___ EXTRACTED INFORMATION
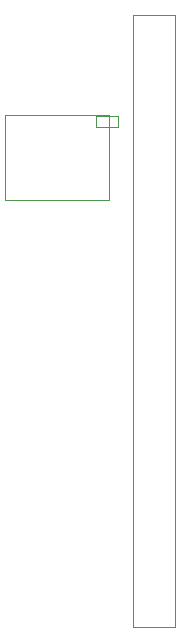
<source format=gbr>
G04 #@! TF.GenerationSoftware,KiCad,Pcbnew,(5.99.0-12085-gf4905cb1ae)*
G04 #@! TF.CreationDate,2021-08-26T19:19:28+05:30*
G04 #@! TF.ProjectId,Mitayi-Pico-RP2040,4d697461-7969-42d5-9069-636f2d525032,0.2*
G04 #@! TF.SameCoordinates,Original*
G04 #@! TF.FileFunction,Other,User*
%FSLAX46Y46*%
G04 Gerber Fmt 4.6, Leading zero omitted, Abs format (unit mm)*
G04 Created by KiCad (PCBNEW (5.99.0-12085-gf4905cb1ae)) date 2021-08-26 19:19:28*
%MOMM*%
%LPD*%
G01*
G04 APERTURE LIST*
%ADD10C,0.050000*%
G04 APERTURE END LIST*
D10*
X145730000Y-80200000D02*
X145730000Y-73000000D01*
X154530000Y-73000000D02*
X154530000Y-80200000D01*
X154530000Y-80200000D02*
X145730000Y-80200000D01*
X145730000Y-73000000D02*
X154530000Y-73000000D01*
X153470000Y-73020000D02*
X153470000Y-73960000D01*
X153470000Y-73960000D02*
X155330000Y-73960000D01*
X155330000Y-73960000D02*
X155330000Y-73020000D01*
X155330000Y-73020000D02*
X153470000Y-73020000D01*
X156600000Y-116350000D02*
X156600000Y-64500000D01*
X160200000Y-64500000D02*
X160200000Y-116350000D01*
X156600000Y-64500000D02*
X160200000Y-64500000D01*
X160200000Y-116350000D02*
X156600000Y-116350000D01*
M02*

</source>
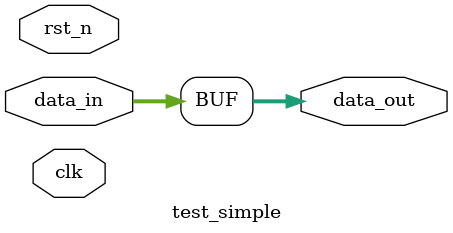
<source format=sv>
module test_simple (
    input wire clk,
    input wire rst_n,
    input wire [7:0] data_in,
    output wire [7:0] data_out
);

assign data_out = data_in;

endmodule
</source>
______
___ EXTRACTED INFORMATION
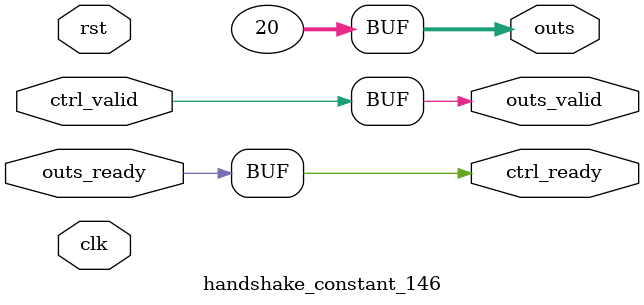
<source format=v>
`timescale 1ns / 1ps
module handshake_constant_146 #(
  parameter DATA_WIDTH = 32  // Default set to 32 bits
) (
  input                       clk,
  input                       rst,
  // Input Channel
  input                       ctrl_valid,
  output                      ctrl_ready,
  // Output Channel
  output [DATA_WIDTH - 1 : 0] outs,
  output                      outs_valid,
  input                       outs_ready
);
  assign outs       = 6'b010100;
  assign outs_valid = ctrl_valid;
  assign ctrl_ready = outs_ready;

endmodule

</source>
______
* TASK REQUIREMENTS:
Of all the entries above, output exactly the lines between the one holding "X145730000Y-73000000D02*" and the one holding "X156600000Y-64500000D02*", inclusive.

* RESPONSE AREA:
X145730000Y-73000000D02*
X154530000Y-73000000D01*
X153470000Y-73020000D02*
X153470000Y-73960000D01*
X153470000Y-73960000D02*
X155330000Y-73960000D01*
X155330000Y-73960000D02*
X155330000Y-73020000D01*
X155330000Y-73020000D02*
X153470000Y-73020000D01*
X156600000Y-116350000D02*
X156600000Y-64500000D01*
X160200000Y-64500000D02*
X160200000Y-116350000D01*
X156600000Y-64500000D02*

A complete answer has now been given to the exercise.